The bill improves representational fairness by counting incarcerated people at their home addresses—benefiting communities and the accuracy of redistricting—but shifts political power and population-based funding away from prison-hosting jurisdictions and requires administrative transition costs.
Communities that previously lost population to local prisons (often urban and minority neighborhoods) will regain representation and political clout because incarcerated people will be counted at their pre-incarceration addresses for redistricting.
State and local governments will have more accurate resident counts for redistricting because incarcerated people will be attributed to their home addresses, improving equal representation.
Rural and other jurisdictions will face less incentive to site prisons to inflate population counts, supporting fairer allocation of federal and state funds based on where people actually live.
Local and state governments that currently gain population from prison counts (prison-hosting jurisdictions) may lose seats or political influence in redistricting when incarcerated people are counted at home.
Local governments that host prisons could see reductions in federal and state funding tied to population counts, potentially shrinking budgets for services and infrastructure.
The Census Bureau and state/local governments will incur administrative costs and face transition complexity to update processing and redistricting procedures before and after 2030.
Based on analysis of 2 sections of legislative text.
Requires the Census to count incarcerated people at their last usual residence before incarceration starting with the 2030 census and directs states to use that residence for congressional redistricting when applicable.

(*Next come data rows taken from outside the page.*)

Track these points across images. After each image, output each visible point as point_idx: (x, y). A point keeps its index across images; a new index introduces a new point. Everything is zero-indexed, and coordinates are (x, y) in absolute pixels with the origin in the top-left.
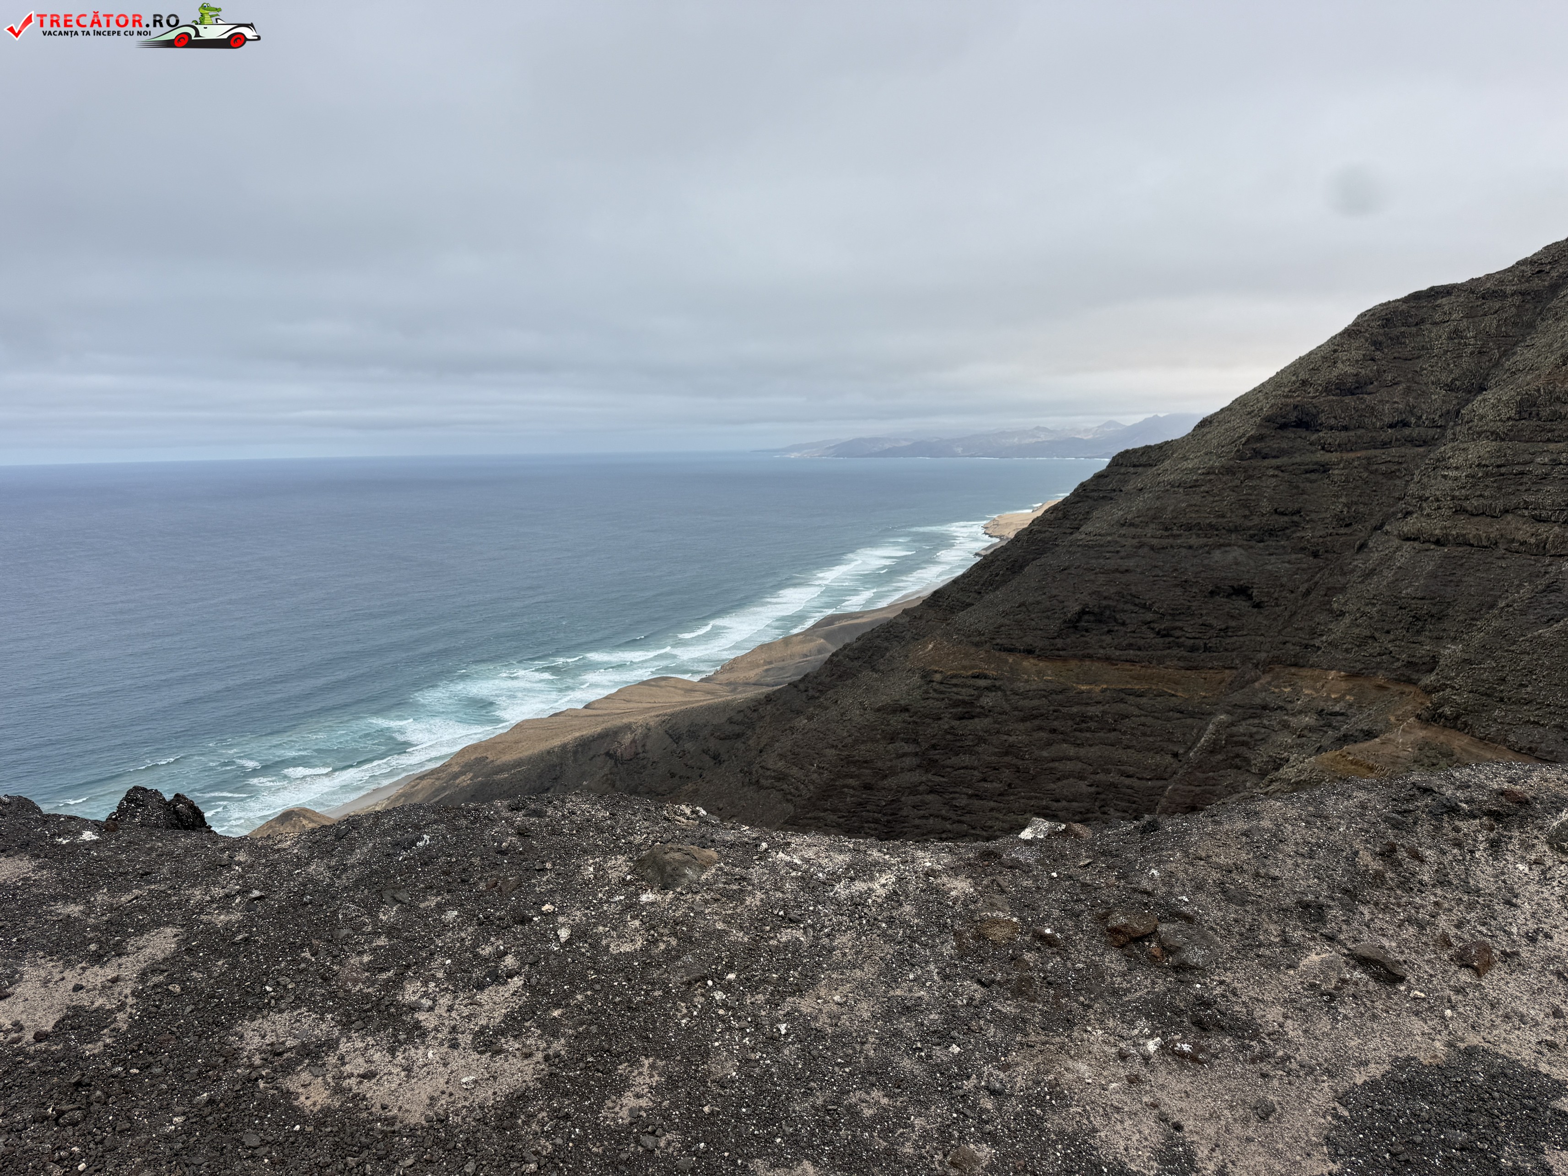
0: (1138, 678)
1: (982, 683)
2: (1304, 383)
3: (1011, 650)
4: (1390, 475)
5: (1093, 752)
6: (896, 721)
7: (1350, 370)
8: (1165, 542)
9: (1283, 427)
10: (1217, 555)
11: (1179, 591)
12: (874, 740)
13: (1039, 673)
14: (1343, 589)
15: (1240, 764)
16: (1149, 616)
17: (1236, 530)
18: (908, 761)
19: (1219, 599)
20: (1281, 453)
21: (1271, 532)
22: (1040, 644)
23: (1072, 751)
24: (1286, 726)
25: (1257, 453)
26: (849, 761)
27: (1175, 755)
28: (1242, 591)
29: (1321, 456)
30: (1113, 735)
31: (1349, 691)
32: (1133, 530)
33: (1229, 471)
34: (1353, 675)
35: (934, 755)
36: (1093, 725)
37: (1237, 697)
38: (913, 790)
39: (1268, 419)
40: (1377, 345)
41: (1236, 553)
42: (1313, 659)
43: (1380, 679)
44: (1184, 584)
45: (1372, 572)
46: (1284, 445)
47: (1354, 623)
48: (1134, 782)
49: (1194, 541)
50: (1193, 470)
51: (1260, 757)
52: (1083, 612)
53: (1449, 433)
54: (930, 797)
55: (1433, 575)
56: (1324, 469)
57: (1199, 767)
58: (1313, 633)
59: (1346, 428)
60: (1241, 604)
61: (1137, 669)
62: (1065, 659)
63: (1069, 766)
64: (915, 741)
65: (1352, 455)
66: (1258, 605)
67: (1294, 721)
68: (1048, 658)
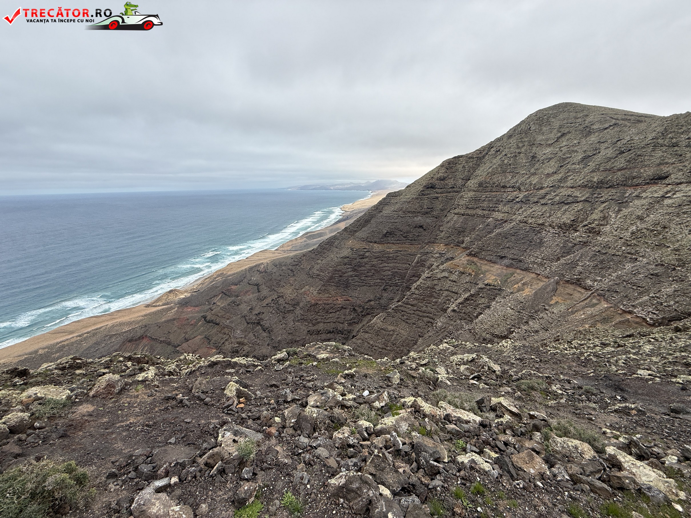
0: (400, 247)
1: (365, 250)
2: (432, 178)
3: (371, 242)
4: (451, 199)
5: (391, 265)
6: (346, 260)
7: (442, 175)
8: (404, 215)
9: (428, 188)
10: (415, 218)
11: (408, 227)
12: (341, 265)
13: (378, 247)
14: (442, 226)
15: (423, 265)
16: (402, 233)
17: (419, 212)
18: (349, 270)
19: (416, 229)
20: (428, 194)
21: (427, 213)
22: (378, 240)
23: (387, 265)
24: (433, 257)
25: (423, 195)
26: (336, 270)
27: (409, 264)
28: (421, 227)
29: (436, 195)
30: (395, 261)
31: (445, 248)
32: (396, 213)
33: (417, 199)
34: (446, 245)
35: (356, 268)
36: (391, 259)
37: (422, 251)
38: (351, 276)
39: (424, 186)
40: (447, 169)
41: (420, 218)
42: (437, 242)
43: (452, 246)
44: (409, 225)
45: (448, 222)
46: (429, 192)
47: (446, 233)
48: (401, 271)
49: (410, 215)
50: (409, 198)
51: (427, 264)
52: (387, 233)
53: (463, 190)
54: (355, 278)
55: (462, 222)
56: (437, 198)
57: (415, 267)
58: (437, 236)
59: (441, 188)
60: (421, 230)
61: (400, 245)
62: (383, 244)
63: (387, 268)
64: (351, 265)
65: (443, 195)
66: (425, 230)
67: (434, 256)
68: (379, 244)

Introduced February 4, 2026 by Deborah K. Ross · Last progress February 4, 2026
Requires the Census Bureau, starting with the 2030 decennial census, to count people who are incarcerated at their last usual residence before incarceration instead of at the prison location. It also requires states to treat an incarcerated person's pre‑incarceration residence inside the state as that person’s residence for congressional redistricting when the person was counted in the state's apportionment under the previous prison counting rule.